- Task prompt: State how many lines in the listing below contain the word "space", and write nothing else.

- Recorded information:
-.-.-

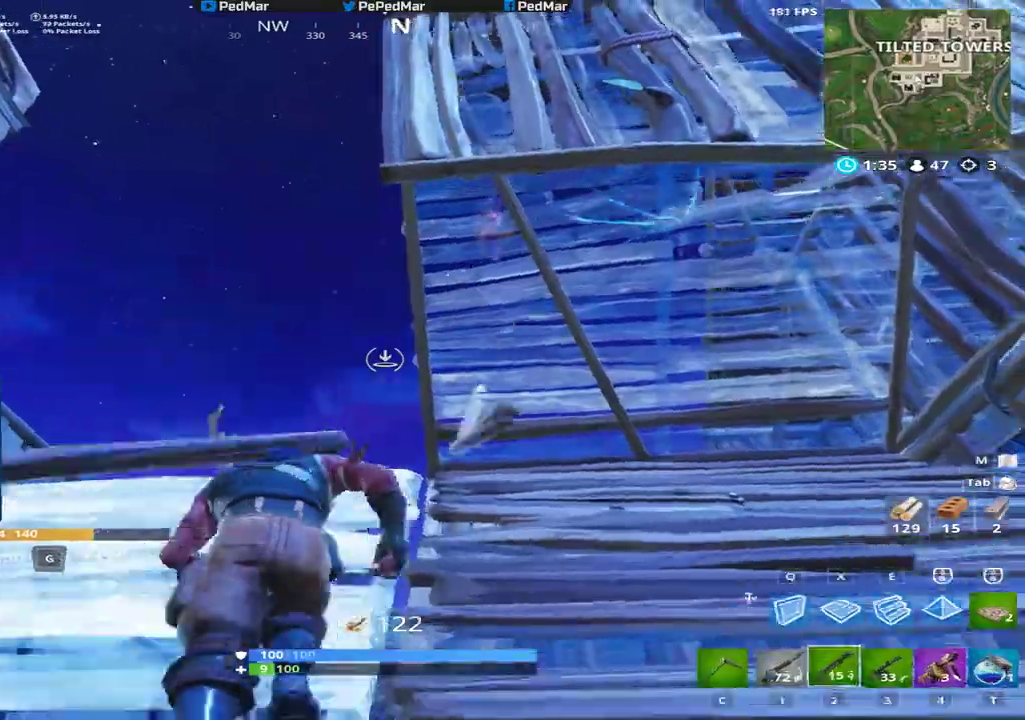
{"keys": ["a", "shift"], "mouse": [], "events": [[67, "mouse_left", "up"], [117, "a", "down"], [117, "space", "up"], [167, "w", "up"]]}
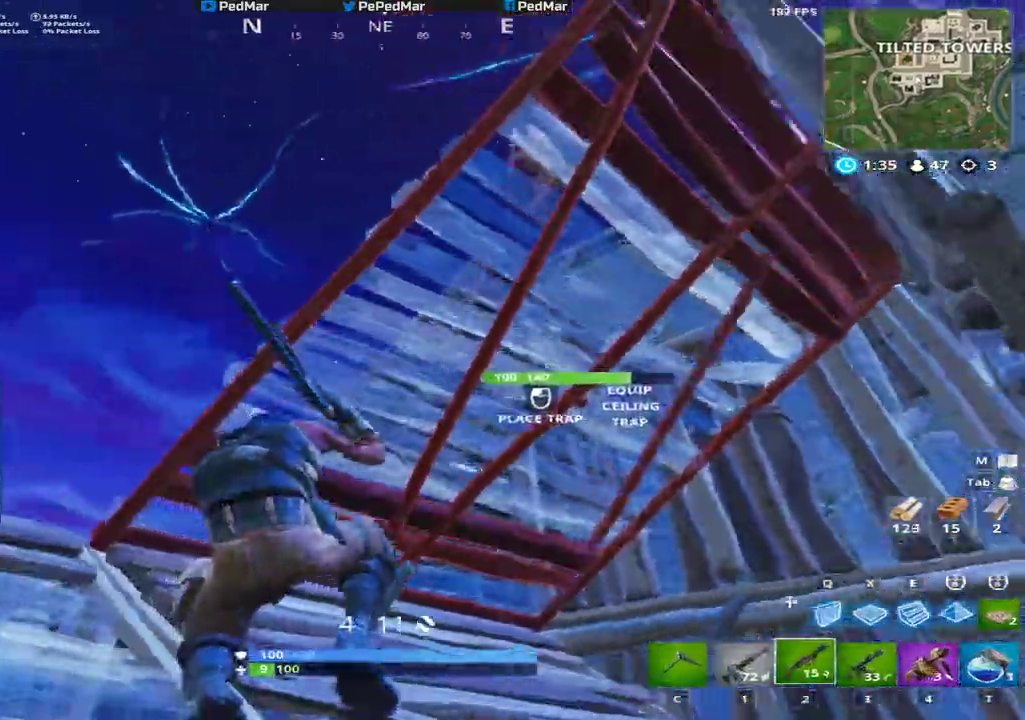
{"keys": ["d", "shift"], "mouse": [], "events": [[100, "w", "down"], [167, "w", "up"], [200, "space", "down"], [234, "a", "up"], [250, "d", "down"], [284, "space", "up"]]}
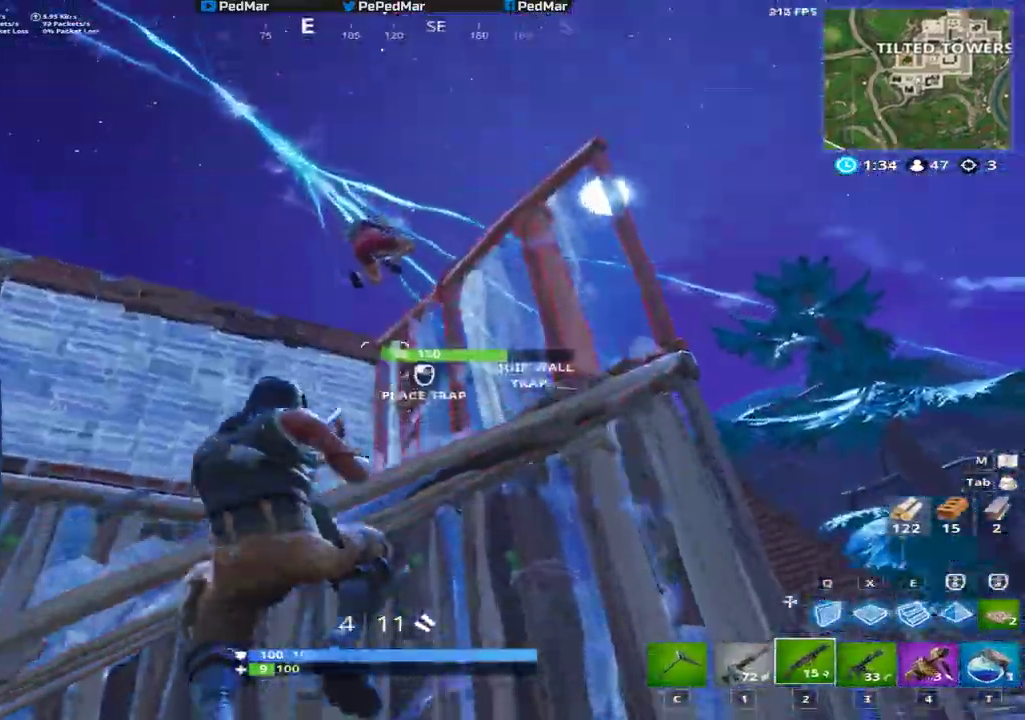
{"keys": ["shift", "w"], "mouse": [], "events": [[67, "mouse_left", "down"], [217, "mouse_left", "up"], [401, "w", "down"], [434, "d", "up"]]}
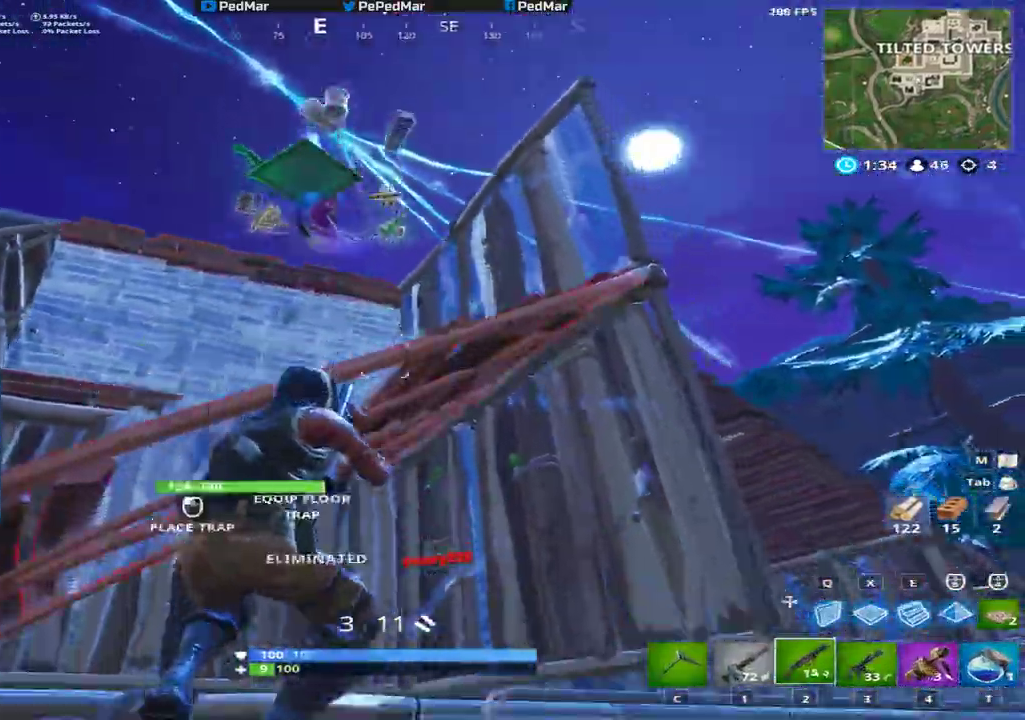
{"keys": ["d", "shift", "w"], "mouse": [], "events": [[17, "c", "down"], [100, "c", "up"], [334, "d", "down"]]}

-.-.-

- Response: 2